GIVEN TEXT:
===

Plankton as a biological sensor for climate change
By studying the impact of climate change on some of the ocean's smallest organisms, EU-funded researchers have identified trends that could have profound implications for the health of marine ecosystems and the global environment.
© Gabriele Maltinti - Fotolia.com
Plankton is not only the foundation of the marine food chain – it is also a major fixer of carbon dioxide and the world’s primary producer of oxygen. Any environmental changes that affect it, potentially affect us all. Phytoplankton, for example, is responsible for half of the carbon dioxide that is naturally removed from the atmosphere and is the primary food source for the zooplankton on which all other marine organisms feed, directly or indirectly.
“Whatever happens to plankton has a cascading effect throughout the marine ecosystem, and potentially on the global environment,” explains Kjetil Lygre of the Nansen Environmental and Remote Sensing Center in Norway.
As project manager of the EU-funded GreenSeas project, Lygre helped oversee a landmark initiative to collect and analyse data on marine plankton from the Arctic, Atlantic and Southern oceans. Bringing together researchers from Europe, Brazil, Russia and South Africa, the GreenSeas consortium collected quantitative measurements of plankton responses to climate change in marine ecosystems to develop a global plankton database and modelling system.
Using state-of-the-art web-based data delivery systems, GreenSeas has made available both new and historical plankton data, information products and numerical simulations following the open and free data access policy implemented in the EU’s Copernicus Programme.
The project has also made significant contributions to the establishment of the European Marine Observation and Data Network and the United Nation’s Global Climate Observing System, providing data on ocean temperature, salinity and ocean colour as a marker of biological activity as well as carbon dioxide, carbon, nutrient and phytoplankton levels.

===

WORK ORDER A: Name each kind of data that the plankton article says the project supplied to the two observing networks.
WORK ORDER B: Return the passage of the plankton article between "Plankton as a" and "the global environment.", inclusive.
WORK ORDER C:
Answer these questions from the plankton article:
(i) Where does Kjetil Lygre work?
(ii) What share of the carbon dioxide naturally removed from the atmosphere is phytoplankton responsible for?
(iii) Which EU program's data access policy did GreenSeas follow?
The lines after the plankton article play no part in this work.

===

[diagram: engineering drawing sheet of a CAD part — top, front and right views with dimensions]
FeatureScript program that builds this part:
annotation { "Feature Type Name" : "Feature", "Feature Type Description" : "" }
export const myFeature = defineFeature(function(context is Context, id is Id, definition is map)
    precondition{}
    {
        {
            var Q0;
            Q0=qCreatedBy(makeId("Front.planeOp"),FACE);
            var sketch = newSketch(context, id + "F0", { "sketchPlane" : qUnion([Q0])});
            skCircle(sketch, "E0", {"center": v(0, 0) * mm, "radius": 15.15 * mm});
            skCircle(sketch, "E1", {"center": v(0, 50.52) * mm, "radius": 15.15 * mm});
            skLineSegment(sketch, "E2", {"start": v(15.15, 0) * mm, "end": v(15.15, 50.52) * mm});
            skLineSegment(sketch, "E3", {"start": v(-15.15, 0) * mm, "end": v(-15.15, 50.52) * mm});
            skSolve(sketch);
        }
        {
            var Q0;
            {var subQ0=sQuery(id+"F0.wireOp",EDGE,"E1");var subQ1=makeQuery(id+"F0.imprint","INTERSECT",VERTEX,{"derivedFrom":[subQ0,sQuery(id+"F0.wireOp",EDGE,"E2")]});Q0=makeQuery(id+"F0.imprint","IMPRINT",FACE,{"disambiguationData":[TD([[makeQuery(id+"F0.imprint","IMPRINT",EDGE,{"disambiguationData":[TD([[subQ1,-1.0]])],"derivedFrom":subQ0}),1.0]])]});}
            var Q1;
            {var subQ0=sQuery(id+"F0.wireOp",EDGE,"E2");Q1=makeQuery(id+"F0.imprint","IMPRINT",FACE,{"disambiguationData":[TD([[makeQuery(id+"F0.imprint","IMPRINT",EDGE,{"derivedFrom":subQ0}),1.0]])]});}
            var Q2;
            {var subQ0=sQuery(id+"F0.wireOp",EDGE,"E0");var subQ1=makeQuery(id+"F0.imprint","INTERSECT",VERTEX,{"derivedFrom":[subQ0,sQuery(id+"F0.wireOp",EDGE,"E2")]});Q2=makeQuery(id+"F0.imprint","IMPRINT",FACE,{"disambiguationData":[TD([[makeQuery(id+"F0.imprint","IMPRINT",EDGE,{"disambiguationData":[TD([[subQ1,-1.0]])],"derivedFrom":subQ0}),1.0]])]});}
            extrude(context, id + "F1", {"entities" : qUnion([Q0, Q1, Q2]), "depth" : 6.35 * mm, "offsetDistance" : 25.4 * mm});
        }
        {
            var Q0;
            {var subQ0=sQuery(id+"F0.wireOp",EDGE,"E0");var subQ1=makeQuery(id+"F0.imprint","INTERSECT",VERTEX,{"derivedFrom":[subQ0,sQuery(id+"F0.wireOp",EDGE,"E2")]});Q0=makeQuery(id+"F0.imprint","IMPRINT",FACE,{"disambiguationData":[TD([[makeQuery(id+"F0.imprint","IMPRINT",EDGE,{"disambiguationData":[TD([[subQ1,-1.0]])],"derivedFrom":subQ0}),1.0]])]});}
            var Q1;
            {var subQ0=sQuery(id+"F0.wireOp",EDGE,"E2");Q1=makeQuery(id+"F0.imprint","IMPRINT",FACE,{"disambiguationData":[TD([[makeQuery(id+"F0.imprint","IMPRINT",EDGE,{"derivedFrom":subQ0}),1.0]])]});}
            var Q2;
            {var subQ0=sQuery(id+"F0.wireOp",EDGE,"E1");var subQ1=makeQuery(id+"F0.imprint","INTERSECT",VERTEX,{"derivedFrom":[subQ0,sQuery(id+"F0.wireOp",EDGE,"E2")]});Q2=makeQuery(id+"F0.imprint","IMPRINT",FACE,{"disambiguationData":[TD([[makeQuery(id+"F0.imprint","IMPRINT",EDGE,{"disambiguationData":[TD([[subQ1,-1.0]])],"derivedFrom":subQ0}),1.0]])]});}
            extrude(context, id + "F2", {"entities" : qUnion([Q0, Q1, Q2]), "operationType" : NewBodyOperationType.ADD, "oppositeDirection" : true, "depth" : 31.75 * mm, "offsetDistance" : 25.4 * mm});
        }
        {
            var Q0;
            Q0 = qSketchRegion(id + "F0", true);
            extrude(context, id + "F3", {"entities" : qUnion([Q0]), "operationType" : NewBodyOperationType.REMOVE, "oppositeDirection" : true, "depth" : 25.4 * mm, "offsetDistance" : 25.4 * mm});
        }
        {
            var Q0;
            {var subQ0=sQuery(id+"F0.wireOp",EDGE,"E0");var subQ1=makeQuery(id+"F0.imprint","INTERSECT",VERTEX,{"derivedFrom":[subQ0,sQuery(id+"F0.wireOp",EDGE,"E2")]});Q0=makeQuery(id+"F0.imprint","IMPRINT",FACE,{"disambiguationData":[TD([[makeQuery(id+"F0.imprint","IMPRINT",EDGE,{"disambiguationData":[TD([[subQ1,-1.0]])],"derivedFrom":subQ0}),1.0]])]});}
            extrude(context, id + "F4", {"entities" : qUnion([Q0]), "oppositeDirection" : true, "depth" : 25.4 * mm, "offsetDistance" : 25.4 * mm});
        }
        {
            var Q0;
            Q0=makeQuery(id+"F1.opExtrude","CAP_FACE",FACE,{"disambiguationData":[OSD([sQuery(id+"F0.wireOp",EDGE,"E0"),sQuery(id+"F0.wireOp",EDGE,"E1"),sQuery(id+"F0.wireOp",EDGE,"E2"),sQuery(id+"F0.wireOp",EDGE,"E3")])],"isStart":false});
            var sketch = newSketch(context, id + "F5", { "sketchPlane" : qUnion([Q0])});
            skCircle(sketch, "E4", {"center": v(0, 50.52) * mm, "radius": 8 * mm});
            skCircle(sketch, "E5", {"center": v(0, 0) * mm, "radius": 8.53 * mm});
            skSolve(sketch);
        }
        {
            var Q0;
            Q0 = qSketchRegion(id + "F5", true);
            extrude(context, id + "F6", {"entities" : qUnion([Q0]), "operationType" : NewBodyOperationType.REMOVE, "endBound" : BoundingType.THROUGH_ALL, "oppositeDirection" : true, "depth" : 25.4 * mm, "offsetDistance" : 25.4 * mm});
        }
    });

===

EXERCISE RESULT A:
Ocean temperature
Salinity
Ocean colour
Carbon dioxide
Carbon
Nutrient levels
Phytoplankton levels

EXERCISE RESULT B:
Plankton as a biological sensor for climate change
By studying the impact of climate change on some of the ocean's smallest organisms, EU-funded researchers have identified trends that could have profound implications for the health of marine ecosystems and the global environment.

EXERCISE RESULT C:
(i) The Nansen Environmental and Remote Sensing Center in Norway
(ii) Half
(iii) The Copernicus Programme